Haushalt 2011: Heute läuft der zweite Versuch

Haushalt 2011: Heute läuft der zweite Versuch

Die Gemüter haben sich beruhigt, ein Konsens zeichnet sich ab: Der Stadtrat wird den Haushalt 2011 heute Abend mit hoher Wahrscheinlichkeit im zweiten Versuch verabschieden.

Der Haushalt der Stadt Trier ist seit seiner Ablehnung am 16. Dezember im Stadtrat weder optisch schöner noch inhaltlich angenehmer geworden.

Schulden: Immer noch gibt die Stadt 2011 wesentlich mehr aus, als sie einnimmt. 312 Millionen Euro gehen raus, 253 Millionen Euro kommen rein. 59 Millionen fehlen und kommen zum mittlerweile 700 Millionen Euro umfassenden Schuldenberg dazu.

Verhandlungen: Eine grundsätzliche Änderung dieses Zustands war unmöglich. "Wir waren uns einig, dass wir den Haushalt nicht noch einmal grundsätzlich aufschnüren und neu verpacken", sagt OB Klaus Jensen. Ein solcher Prozess hätte weitere Monate gedauert und an der grundsätzlich leeren Kasse und Schuldenlast der Stadt Trier nichts geändert. Dennoch glühten die Drähte, um einen gemeinsamen Nenner zu finden, der allen Fraktionen eine Zustimmung ohne Gesichtsverlust ermöglicht. Folgendes kam dabei heraus:

Mittel gestrichen
: Im direkten Vergleich mit der Version vom 16. Dezember ist der heute Abend zur Debatte stehende Haushalt um 750 000 Euro auf der Soll-Seite leichter. Um dieses Ziel zu erreichen, mussten hoch dotierte Planungsmittel für Verkehrsprojekte gestrichen werden.

Entschuldungsfonds: Hier gab es keinen Dissens, sondern fraktionsübergreifende Einigkeit: Die Stadt Trier soll dem Entschuldungsfonds des Landes Rheinland-Pfalz beitreten. Das hört sich zunächst toll an, ist aber an knallharte Bedingungen und drastische Sparmaßnahmen gebunden. Trier könnte im Fall eines Beitritts Liquiditätskredite - zusätzliche Kredite zur Überwindung kurzfristiger finanzieller Engpässe - bis zu einer Höhe von rund 173 Millionen über einen Zeitraum von 15 Jahren auf den Fonds übertragen und damit elegant loswerden. Damit wären Schulden- und Zinslast deutlich geringer, aber ein Drittel der an den Entschuldungsfonds übertragenen Summe muss die Stadt selbst finanzieren - was in jedem Haushaltsjahr das Zurücklegen einer Millionensumme bedeuten würde. Außerdem muss die Stadt ihre Neuverschuldung drastisch zurückfahren.

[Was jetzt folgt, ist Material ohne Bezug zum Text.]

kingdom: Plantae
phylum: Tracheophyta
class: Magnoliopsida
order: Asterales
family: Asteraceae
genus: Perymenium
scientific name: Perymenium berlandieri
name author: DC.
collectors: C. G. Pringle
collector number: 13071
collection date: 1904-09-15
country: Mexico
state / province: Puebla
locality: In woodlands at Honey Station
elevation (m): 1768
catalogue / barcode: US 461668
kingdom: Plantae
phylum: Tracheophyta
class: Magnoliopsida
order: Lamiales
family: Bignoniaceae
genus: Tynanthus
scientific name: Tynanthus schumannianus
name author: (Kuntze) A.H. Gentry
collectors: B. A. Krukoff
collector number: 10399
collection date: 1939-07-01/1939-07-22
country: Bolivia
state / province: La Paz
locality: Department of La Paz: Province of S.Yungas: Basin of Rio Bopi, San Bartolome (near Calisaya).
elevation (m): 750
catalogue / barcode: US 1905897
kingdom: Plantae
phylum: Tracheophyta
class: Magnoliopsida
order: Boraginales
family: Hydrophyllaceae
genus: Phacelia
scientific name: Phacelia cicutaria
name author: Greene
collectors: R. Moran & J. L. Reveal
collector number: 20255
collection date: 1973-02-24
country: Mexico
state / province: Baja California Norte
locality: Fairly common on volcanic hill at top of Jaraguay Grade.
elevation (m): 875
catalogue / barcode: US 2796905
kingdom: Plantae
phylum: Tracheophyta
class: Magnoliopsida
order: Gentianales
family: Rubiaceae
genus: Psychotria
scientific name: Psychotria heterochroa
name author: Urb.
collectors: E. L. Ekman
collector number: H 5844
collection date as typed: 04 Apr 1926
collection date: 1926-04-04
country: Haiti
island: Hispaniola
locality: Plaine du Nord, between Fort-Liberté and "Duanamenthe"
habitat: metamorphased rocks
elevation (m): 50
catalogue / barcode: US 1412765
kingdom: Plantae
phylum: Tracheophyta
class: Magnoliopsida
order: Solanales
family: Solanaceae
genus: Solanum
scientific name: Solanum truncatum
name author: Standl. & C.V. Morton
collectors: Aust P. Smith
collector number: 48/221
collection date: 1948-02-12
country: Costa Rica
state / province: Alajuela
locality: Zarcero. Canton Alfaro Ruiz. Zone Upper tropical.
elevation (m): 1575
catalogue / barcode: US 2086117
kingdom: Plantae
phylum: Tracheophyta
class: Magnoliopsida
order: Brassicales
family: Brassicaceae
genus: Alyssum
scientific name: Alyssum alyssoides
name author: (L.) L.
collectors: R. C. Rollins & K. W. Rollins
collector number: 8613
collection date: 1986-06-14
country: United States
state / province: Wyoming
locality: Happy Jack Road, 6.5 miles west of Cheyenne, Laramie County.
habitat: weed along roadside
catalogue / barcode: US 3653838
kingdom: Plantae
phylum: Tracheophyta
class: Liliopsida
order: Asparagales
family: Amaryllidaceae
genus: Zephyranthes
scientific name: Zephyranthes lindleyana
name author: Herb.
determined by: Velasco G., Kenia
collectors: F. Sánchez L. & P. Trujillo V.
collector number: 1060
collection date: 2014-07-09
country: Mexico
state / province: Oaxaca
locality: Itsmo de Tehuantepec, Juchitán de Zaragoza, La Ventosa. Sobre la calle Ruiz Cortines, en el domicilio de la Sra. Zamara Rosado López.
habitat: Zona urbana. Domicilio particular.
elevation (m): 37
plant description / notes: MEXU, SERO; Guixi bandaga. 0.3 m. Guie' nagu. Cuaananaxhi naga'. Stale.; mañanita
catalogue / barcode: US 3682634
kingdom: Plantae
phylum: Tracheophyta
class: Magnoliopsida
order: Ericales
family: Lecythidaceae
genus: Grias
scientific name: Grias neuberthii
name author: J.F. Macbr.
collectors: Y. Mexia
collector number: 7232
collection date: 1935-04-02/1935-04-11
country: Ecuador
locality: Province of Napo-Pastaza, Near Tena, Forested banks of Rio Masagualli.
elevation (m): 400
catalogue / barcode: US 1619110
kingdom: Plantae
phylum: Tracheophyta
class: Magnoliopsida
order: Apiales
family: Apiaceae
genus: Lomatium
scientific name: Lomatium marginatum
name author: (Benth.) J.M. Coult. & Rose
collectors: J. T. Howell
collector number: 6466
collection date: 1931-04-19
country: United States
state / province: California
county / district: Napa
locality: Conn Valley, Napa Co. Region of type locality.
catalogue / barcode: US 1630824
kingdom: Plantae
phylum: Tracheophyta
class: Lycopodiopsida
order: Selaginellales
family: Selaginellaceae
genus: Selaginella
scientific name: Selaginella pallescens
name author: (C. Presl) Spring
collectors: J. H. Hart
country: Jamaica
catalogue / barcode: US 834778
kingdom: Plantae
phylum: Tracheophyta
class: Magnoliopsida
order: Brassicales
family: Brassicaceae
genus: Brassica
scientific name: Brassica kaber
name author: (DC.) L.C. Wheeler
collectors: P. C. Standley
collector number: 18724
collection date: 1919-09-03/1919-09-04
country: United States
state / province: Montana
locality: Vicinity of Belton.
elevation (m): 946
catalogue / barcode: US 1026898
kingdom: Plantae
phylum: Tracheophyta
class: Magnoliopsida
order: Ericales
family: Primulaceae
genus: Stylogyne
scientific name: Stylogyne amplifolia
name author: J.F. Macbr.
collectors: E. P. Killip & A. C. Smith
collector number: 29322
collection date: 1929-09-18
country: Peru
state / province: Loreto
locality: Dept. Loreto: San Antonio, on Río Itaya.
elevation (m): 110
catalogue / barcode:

Sparliste: Die Kommunale Gemeinschaftsstelle für Verwaltungsmanagement (KGSt) ist ein von 1680 Städten, Kreisen und Gemeinden getragenes Entwicklungszentrum, das deutschlandweit Verwaltungen in Fragen des Finanzmanagements unterstützt. Die KGSt wird 2011 eine umfassende Organisations- und Aufgabenüberprüfung der 1200 Mitarbeiter starken Trierer Stadtverwaltung durchführen. Das hatte vor allem die CDU-Fraktion gefordert.